EXERCISE DIRECTIONS:
In the material below, identify each line bearing the word "github". Reproduce those lines.

RECORDS FOR PROCESSING:

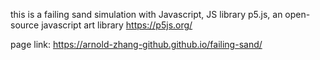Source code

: this is a failing sand simulation with Javascript, JS library p5.js, an open-source javascript art library 
https://p5js.org/

page link:
https://arnold-zhang-github.github.io/failing-sand/

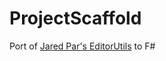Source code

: # ProjectScaffold

Port of [Jared Par's EditorUtils](https://github.com/jaredpar/EditorUtils) to F#
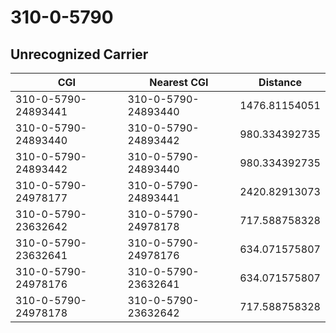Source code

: # 310-0-5790
## Unrecognized Carrier


| CGI | Nearest CGI | Distance |
|-----|-------------|----------|
| 310-0-5790-24893441 | 310-0-5790-24893440 | 1476.81154051 |
| 310-0-5790-24893440 | 310-0-5790-24893442 | 980.334392735 |
| 310-0-5790-24893442 | 310-0-5790-24893440 | 980.334392735 |
| 310-0-5790-24978177 | 310-0-5790-24893441 | 2420.82913073 |
| 310-0-5790-23632642 | 310-0-5790-24978178 | 717.588758328 |
| 310-0-5790-23632641 | 310-0-5790-24978176 | 634.071575807 |
| 310-0-5790-24978176 | 310-0-5790-23632641 | 634.071575807 |
| 310-0-5790-24978178 | 310-0-5790-23632642 | 717.588758328 |
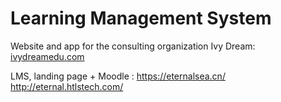 # Learning Management System
Website and app for the consulting organization Ivy Dream: [ivydreamedu.com](https://ivydreamedu.com) 

LMS, landing page + Moodle : https://eternalsea.cn/ http://eternal.htlstech.com/


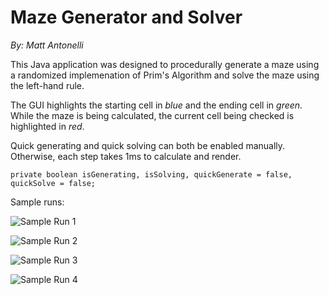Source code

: Maze Generator and Solver
========
<i>By: Matt Antonelli</i>

This Java application was designed to procedurally generate a maze using a randomized implemenation of Prim's Algorithm and solve the maze using the left-hand rule.

The GUI highlights the starting cell in <i>blue</i> and the ending cell in <i>green</i>. While the maze is being calculated, the
current cell being checked is highlighted in <i>red</i>.

Quick generating and quick solving can both be enabled manually. Otherwise, each step takes 1ms to calculate and render.

	private boolean isGenerating, isSolving, quickGenerate = false, quickSolve = false;


Sample runs:

![Sample Run 1](http://tunabytes.com/imgdump/maze1.png)

![Sample Run 2](http://tunabytes.com/imgdump/maze2.png)

![Sample Run 3](http://tunabytes.com/imgdump/maze3.png)

![Sample Run 4](http://tunabytes.com/imgdump/maze4.png)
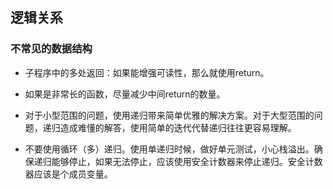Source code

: ## 逻辑关系
### 不常见的数据结构
- 子程序中的多处返回：如果能增强可读性，那么就使用return。
- 如果是非常长的函数，尽量减少中间return的数量。

- 对于小型范围的问题，使用递归带来简单优雅的解决方案。对于大型范围的问题，递归造成难懂的解答，使用简单的迭代代替递归往往更容易理解。
- 不要使用循环（多）递归。使用单递归时候，做好单元测试，小心栈溢出。确保递归能够停止，如果无法停止，应该使用安全计数器来停止递归。安全计数器应该是个成员变量。

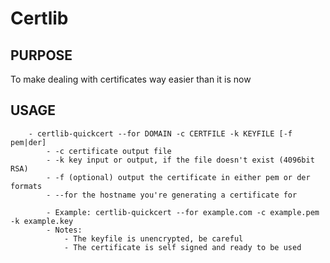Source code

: Certlib
===========

PURPOSE
-------
To make dealing with certificates way easier than it is now

USAGE
-------------
		- certlib-quickcert --for DOMAIN -c CERTFILE -k KEYFILE [-f pem|der]
			- -c certificate output file
			- -k key input or output, if the file doesn't exist (4096bit RSA)
			- -f (optional) output the certificate in either pem or der formats
			- --for the hostname you're generating a certificate for

			- Example: certlib-quickcert --for example.com -c example.pem -k example.key
			- Notes:
				- The keyfile is unencrypted, be careful
				- The certificate is self signed and ready to be used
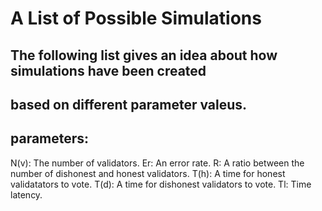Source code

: # A List of Possible Simulations

## The following list gives an idea about how simulations have been created
## based on different parameter valeus.

## parameters:
N(v): The number of validators.
Er:   An error rate.
R:    A ratio between the number of dishonest and honest validators.
T(h): A time for honest validatators to vote.
T(d): A time for dishonest validators to vote.
Tl:   Time latency.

OUTPUT:
https://arnold-zhang-github.github.io/failing-sand/
Port of [Jared Par's EditorUtils](https://github.com/jaredpar/EditorUtils) to F#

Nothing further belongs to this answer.